Why Consider Forex Trading?

Forex trading has previously been the domain of big banks and global businesses, but individual investors are finding many benefits to speculating on currency exchange. The Forex market is the biggest in the world and there are several potential advantages over more well-worn forms of investment.

Here is a quick overview of the reasons people decide to undertake Forex trading:

  • Forex trading allows speculators great leverage. As much as 400:1 leverage can be attained for those looking to take advantage of fluctuating currency on the foreign exchange, which means you can control up to 400 times the amount of money in your account. Of course, high risk such as this can also mean high losses, so it is imperative you understand the market and consider protective measures your broker can implement.
  • Reduced risk when utilising stop orders and protective measures. Depending on your broker, you may be able to implement 'guaranteed stop' orders to avoid the massive risk associate with such high leverage. Explore your broker's tools and support to see if this is an option when you are Forex trading.
  • The foreign exchange is most liquid market in the world. Trading volume does not diminish when other markets slow down, and you can achieve high profits on this volatile market in a very short time frame. In addition, the market hours for Forex trading are much longer than on a traditional stock market.
  • The Forex market is the largest market in the world. Unlike the stock markets, which can be affected by large sales of shares or a company buying large amounts of shares, the Forex market is not affected by these variables.
  • The costs to start Forex trading are extremely low. Unlike many other investments, you can start Forex trading with as little as $350. Mini accounts allow you to make trades in amounts as low as $25.
  • The Forex market responds well to technical analysis.

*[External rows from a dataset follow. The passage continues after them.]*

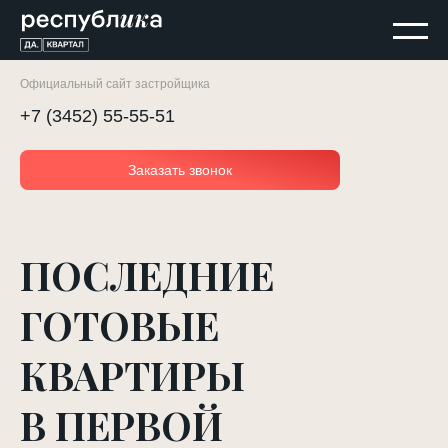
Официальный сайт застройщика
+7 (3452) 55-55-51
Заказать звонок
ПОСЛЕДНИЕ
ГОТОВЫЕ
КВАРТИРЫ
В ПЕРВОЙ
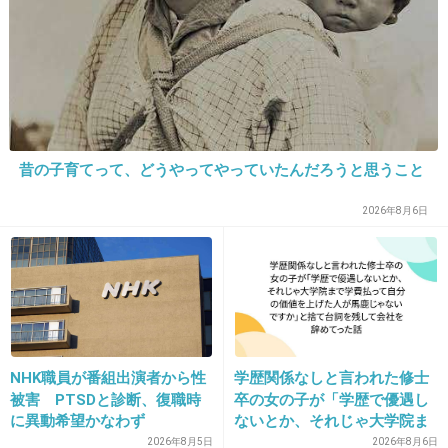
の実力はあるんだからAKBなんかと比べるのは
失礼すぎるよ。
音楽番組で口パクしてるの見たことないしダン
スも上手い。
+333
-103
昔の子育てって、どうやってやっていたんだろうと思うこと
2026年8月6日
24. 匿名
2013/09/19(木) 16:08:29
たかひろって人
めちゃくちゃ性格悪そう
+198
-183
NHK職員が番組出演者から性
学歴関係なしと言われた修士
被害 PTSDと診断、復職時
卒の女の子が「学歴で優遇し
に異動希望かなわず
ないとか、それじゃ大学院ま
25. 匿名
2013/09/19(木) 16:08:30
で学費払って自分の価値を上
2026年8月5日
2026年8月6日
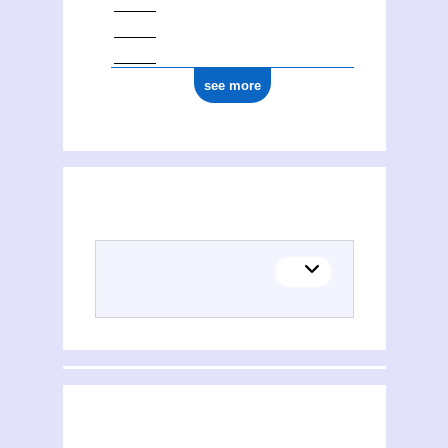
see more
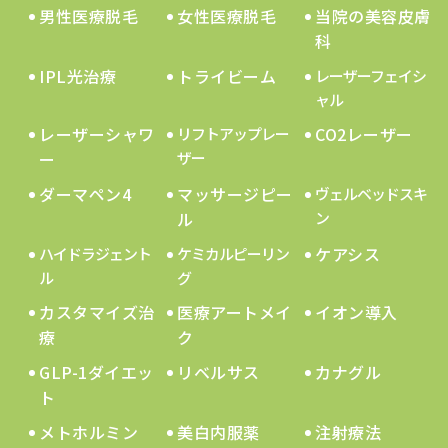
男性医療脱毛
女性医療脱毛
当院の美容皮膚
科
IPL光治療
トライビーム
レーザーフェイシ
ャル
レーザーシャワ
CO2レーザー
リフトアップレー
ー
ザー
ダーマペン4
マッサージピー
ヴェルベッドスキ
ル
ン
ケアシス
ハイドラジェント
ケミカルピーリン
ル
グ
カスタマイズ治
医療アートメイ
イオン導入
療
ク
GLP-1ダイエッ
リベルサス
カナグル
ト
メトホルミン
美白内服薬
注射療法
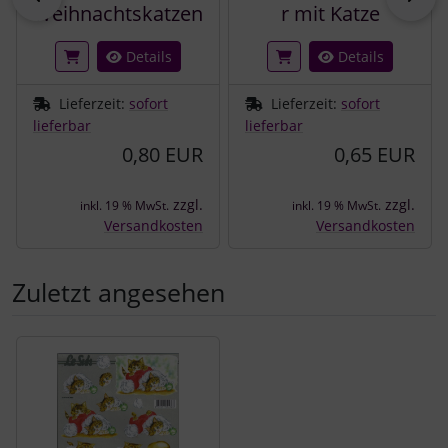
Weihnachtskatzen
r mit Katze
Details
Details
Lieferzeit:
sofort
Lieferzeit:
sofort
lieferbar
lieferbar
0,80 EUR
0,65 EUR
zzgl.
zzgl.
inkl. 19 % MwSt.
inkl. 19 % MwSt.
Versandkosten
Versandkosten
Zuletzt angesehen
Es folgt ein Produktslider - navigieren Sie mit der Tab-Tast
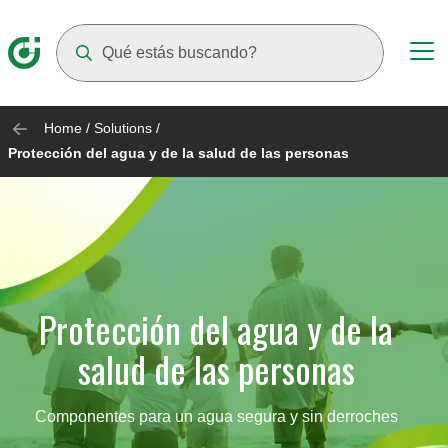
Suggestions will appear as you type
Home
/
Solutions
/
Protección del agua y de la salud de las personas
Protección del agua y de la
salud de las personas
Componentes para un agua segura y sin derroches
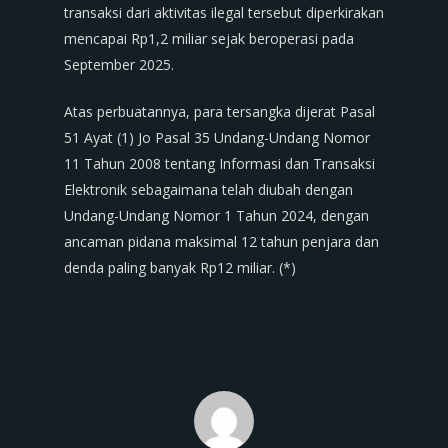
transaksi dari aktivitas ilegal tersebut diperkirakan
mencapai Rp1,2 miliar sejak beroperasi pada
September 2025.
Atas perbuatannya, para tersangka dijerat Pasal
51 Ayat (1) Jo Pasal 35 Undang-Undang Nomor
11 Tahun 2008 tentang Informasi dan Transaksi
Elektronik sebagaimana telah diubah dengan
Undang-Undang Nomor 1 Tahun 2024, dengan
ancaman pidana maksimal 12 tahun penjara dan
denda paling banyak Rp12 miliar. (*)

With claimed smooth market trends, you can more easily predict and manage your trading.
  • Forex trading is largely commission and fee free. You can avoid many of the middleman costs when Forex trading, such as stock exchange or government fees. You pay Forex providers (or market-makers) the 'spread' (the difference between the bid and offer prices), which is automatically inbuilt into the price of currency exchange. If you have ever exchanged currency at the bank or similar, you have probably experienced something similar to this in the commission that is charged.
  • There are no restrictions on short selling. This is the nature of Forex trading because when you buy one currency you automatically sell another. However, remember that currency exchange is a largely unregulated market, which comes with its own drawbacks.